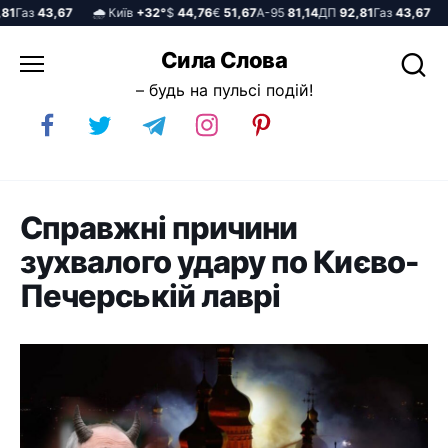
Газ
43,67
🌧️ Київ
+32°
$
44,76
€
51,67
А-95
81,14
ДП
92,81
Газ
43,67
🌧️
Перейти
Сила Слова
до
– будь на пульсі подій!
вмісту
Справжні причини
зухвалого удару по Києво-
Печерській лаврі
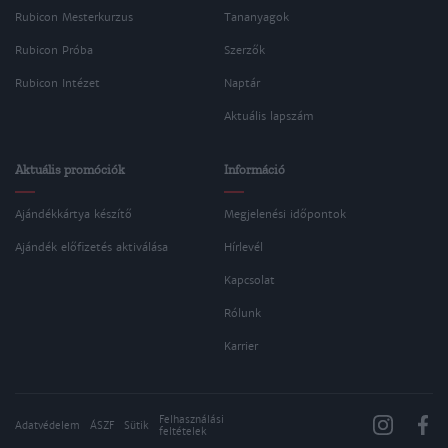
Rubicon Mesterkurzus
Tananyagok
Rubicon Próba
Szerzők
Rubicon Intézet
Naptár
Aktuális lapszám
Aktuális promóciók
Információ
Ajándékkártya készítő
Megjelenési időpontok
Ajándék előfizetés aktiválása
Hírlevél
Kapcsolat
Rólunk
Karrier
Felhasználási
Adatvédelem
ÁSZF
Sütik
feltételek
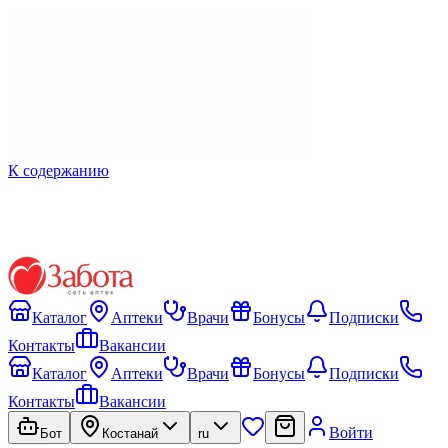
К содержанию
Каталог
Аптеки
Врачи
Бонусы
Подписки
Контакты
Вакансии
Каталог
Аптеки
Врачи
Бонусы
Подписки
Контакты
Вакансии
Войти
Бот
Костанай
ru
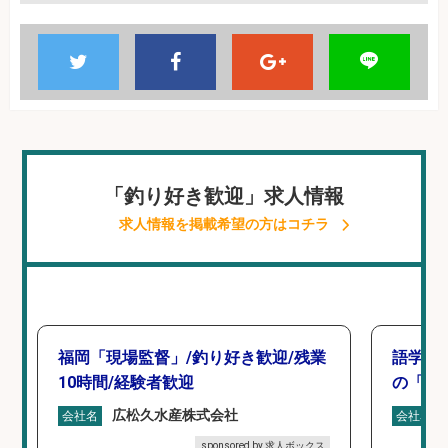
「釣り好き歓迎」求人情報
求人情報を掲載希望の方はコチラ
福岡「現場監督」/釣り好き歓迎/残業
語学力
10時間/経験者歓迎
の「海外
広松久水産株式会社
会社名
会社名
sponsored by 求人ボックス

__Aim of the exercise__. From the records above, pull every line that carries the word "Rubicon".

__Exercise output__.
Rubicon Mesterkurzus
Rubicon Próba
Rubicon Intézet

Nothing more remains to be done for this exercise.